◆ What you have to do
Since the copy must match the original, write out each record word for word, skipping only the pictures.
:: Records supplied ::
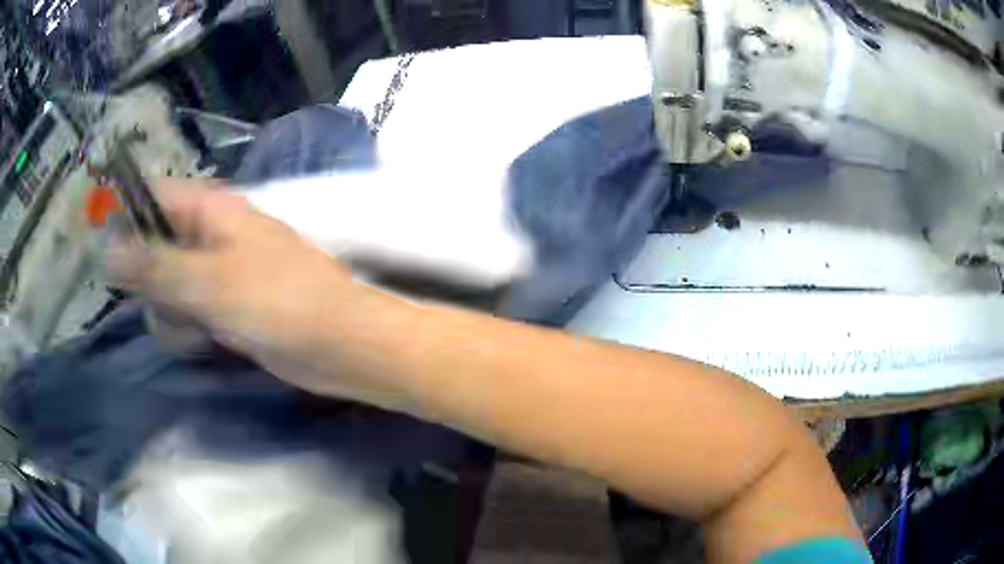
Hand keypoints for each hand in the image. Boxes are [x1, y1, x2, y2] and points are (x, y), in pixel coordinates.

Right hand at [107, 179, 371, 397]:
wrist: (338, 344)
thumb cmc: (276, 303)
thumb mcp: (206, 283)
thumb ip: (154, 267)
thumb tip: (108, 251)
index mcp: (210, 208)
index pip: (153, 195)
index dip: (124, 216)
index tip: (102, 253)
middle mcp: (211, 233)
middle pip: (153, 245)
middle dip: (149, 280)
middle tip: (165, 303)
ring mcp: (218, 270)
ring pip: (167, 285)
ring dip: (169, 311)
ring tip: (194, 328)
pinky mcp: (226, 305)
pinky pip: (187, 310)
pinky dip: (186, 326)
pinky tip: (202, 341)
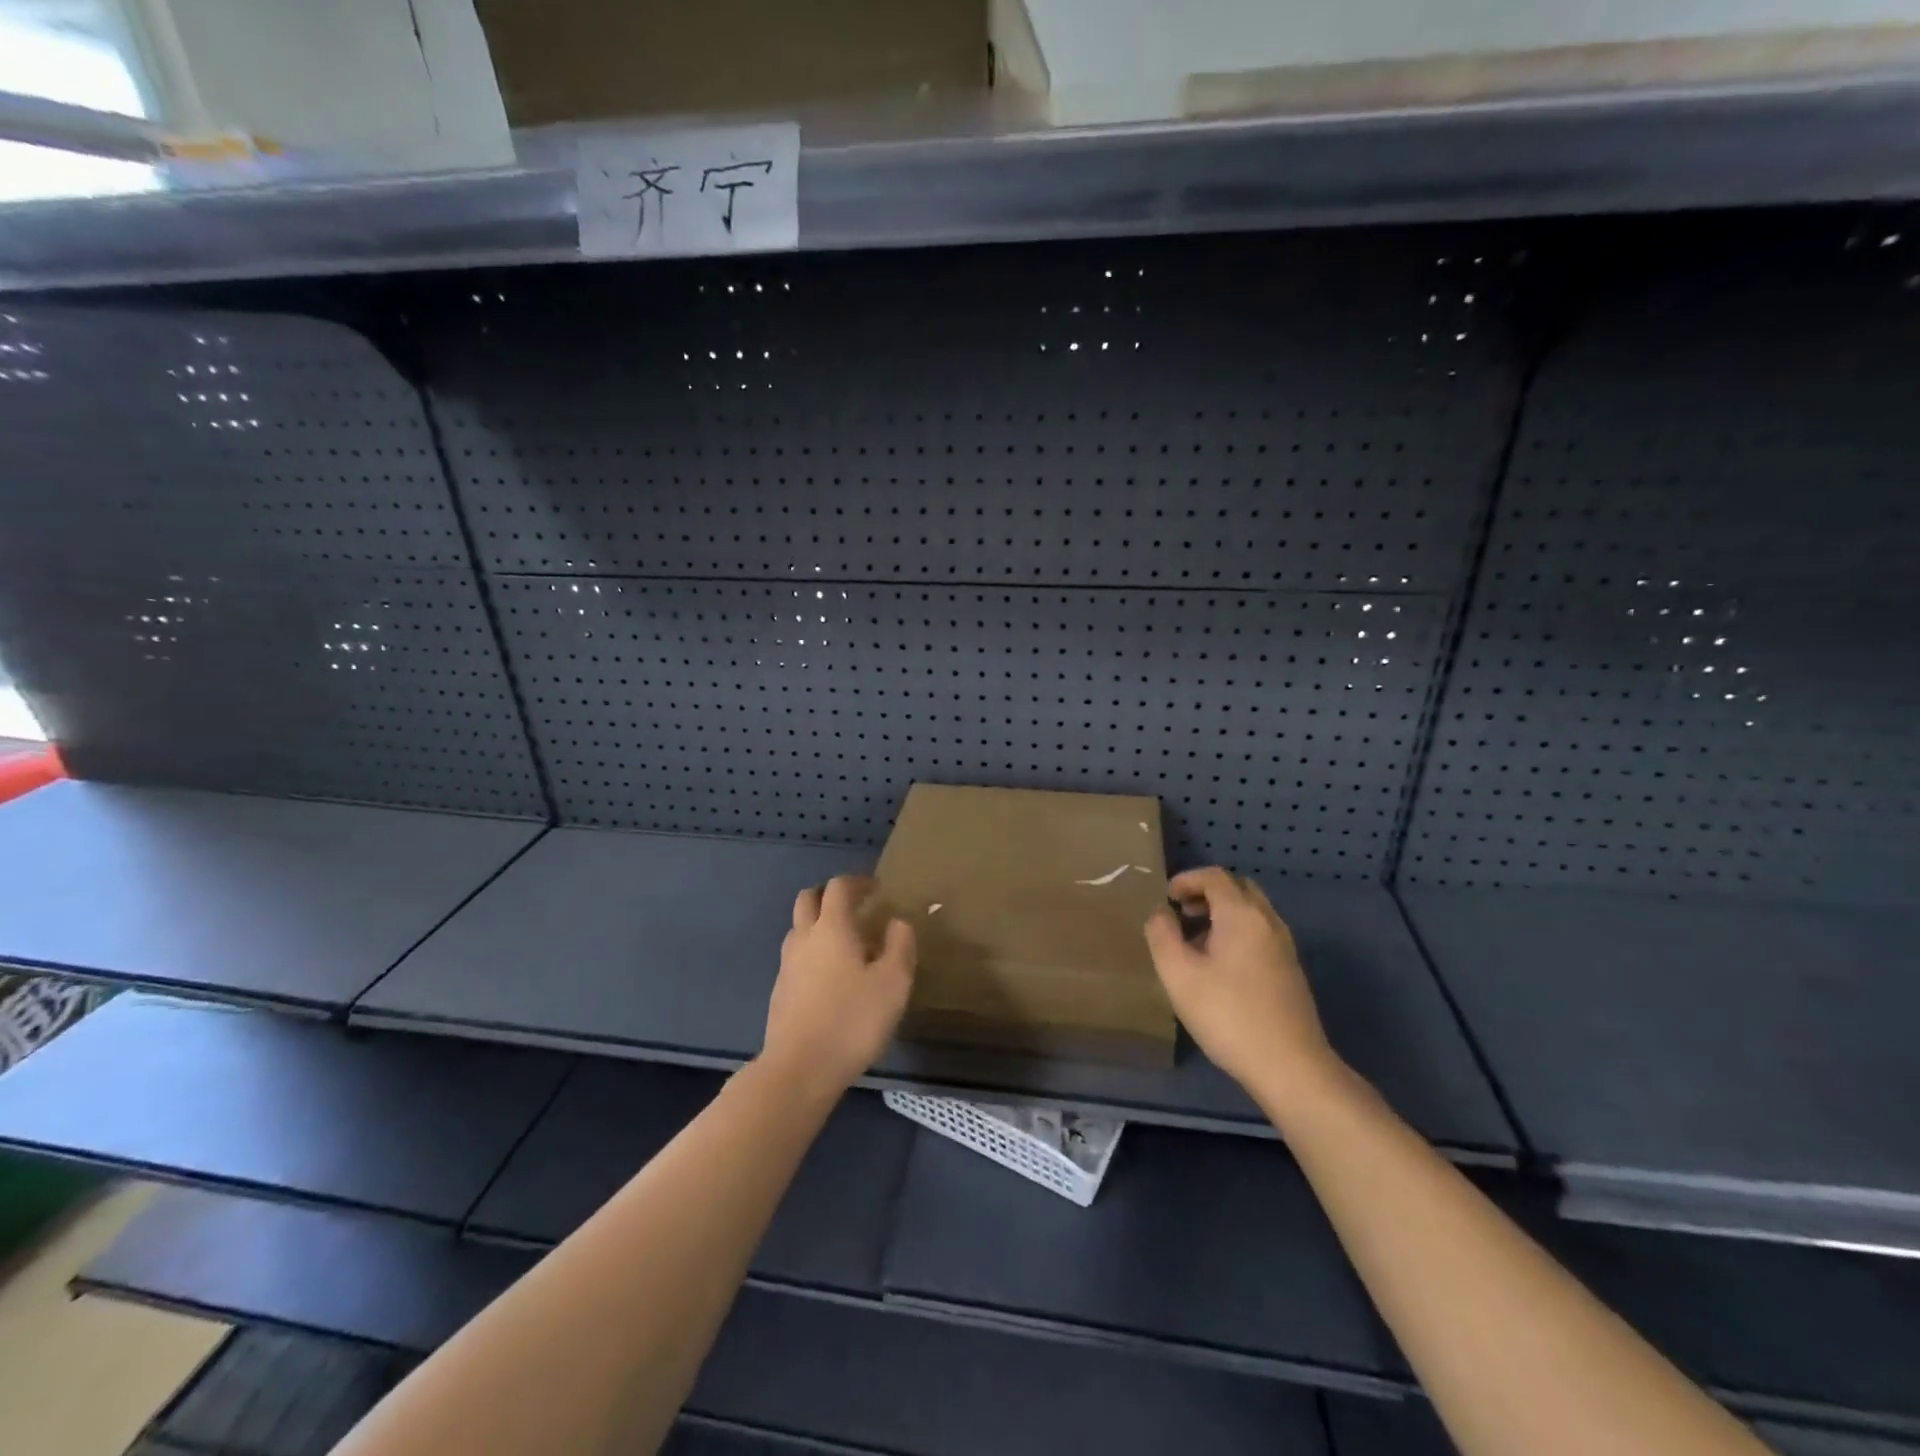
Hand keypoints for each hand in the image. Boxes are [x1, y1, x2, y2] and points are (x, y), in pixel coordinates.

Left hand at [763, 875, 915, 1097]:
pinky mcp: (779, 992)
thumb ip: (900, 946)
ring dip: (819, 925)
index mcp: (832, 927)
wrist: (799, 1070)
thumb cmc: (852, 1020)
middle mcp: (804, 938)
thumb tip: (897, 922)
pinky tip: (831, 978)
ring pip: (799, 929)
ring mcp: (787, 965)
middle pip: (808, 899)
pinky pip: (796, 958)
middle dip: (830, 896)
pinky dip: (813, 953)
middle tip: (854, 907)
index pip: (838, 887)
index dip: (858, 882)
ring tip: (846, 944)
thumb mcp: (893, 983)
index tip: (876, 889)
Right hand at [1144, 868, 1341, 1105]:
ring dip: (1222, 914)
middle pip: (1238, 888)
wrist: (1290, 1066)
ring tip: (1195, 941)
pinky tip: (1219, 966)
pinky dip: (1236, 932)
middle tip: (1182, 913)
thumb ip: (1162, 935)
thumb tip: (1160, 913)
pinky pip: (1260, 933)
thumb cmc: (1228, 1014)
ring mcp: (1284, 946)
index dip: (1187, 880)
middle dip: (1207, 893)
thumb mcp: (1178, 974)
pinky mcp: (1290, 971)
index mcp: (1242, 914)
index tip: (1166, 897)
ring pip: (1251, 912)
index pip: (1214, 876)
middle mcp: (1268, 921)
:::
◆ Exercise response
Hand keypoints for each hand in the image. Boxes are [x1, y1, x2, y2] and points are (x, y), in pixel coordinates.

Right hand at [107, 179, 371, 397]:
wrist: (338, 344)
thumb cmc: (276, 303)
thumb mcp: (206, 283)
thumb ip: (154, 267)
thumb tip: (108, 251)
index mcp: (210, 208)
index pip: (153, 195)
index dip: (124, 216)
index tip: (102, 253)
middle mcp: (211, 233)
middle pip: (153, 245)
middle dip: (149, 280)
middle tip: (165, 303)
ring mcp: (218, 270)
ring pip: (167, 285)
ring dip: (169, 311)
ring tip: (194, 328)
pinky mcp: (226, 305)
pinky pip: (187, 310)
pinky dip: (186, 326)
pinky tip: (202, 341)
Hand keypoints for each hand in the image. Boxes are [x1, y1, x2, y2] and points are (x, y), in pixel coordinates.

Left hand at [763, 875, 915, 1097]:
pinky mcp: (779, 992)
thumb ip: (900, 946)
ring dip: (819, 925)
index mcp: (832, 927)
wrist: (799, 1070)
thumb cmc: (852, 1020)
middle mcp: (804, 938)
thumb tip: (897, 922)
pinky tip: (831, 978)
ring pip: (799, 929)
ring mcp: (787, 965)
middle pip: (808, 899)
pinky pip: (796, 958)
middle dip: (830, 896)
pinky dip: (813, 953)
middle tip: (854, 907)
index pip: (838, 887)
index dip: (858, 882)
ring tip: (846, 944)
thumb mcp: (893, 983)
index tip: (876, 889)
Right hand at [1144, 868, 1341, 1105]:
ring dip: (1222, 914)
middle pip: (1238, 888)
wrist: (1290, 1066)
ring tip: (1195, 941)
pinky tip: (1219, 966)
pinky dip: (1236, 932)
middle tip: (1182, 913)
thumb ip: (1162, 935)
thumb tip: (1160, 913)
pinky pip: (1260, 933)
thumb cmc: (1228, 1014)
ring mcp: (1284, 946)
index dip: (1187, 880)
middle dip: (1207, 893)
thumb mcp: (1178, 974)
pinky mcp: (1290, 971)
index mcp: (1242, 914)
index tip: (1166, 897)
ring pip: (1251, 912)
index pip: (1214, 876)
middle mcp: (1268, 921)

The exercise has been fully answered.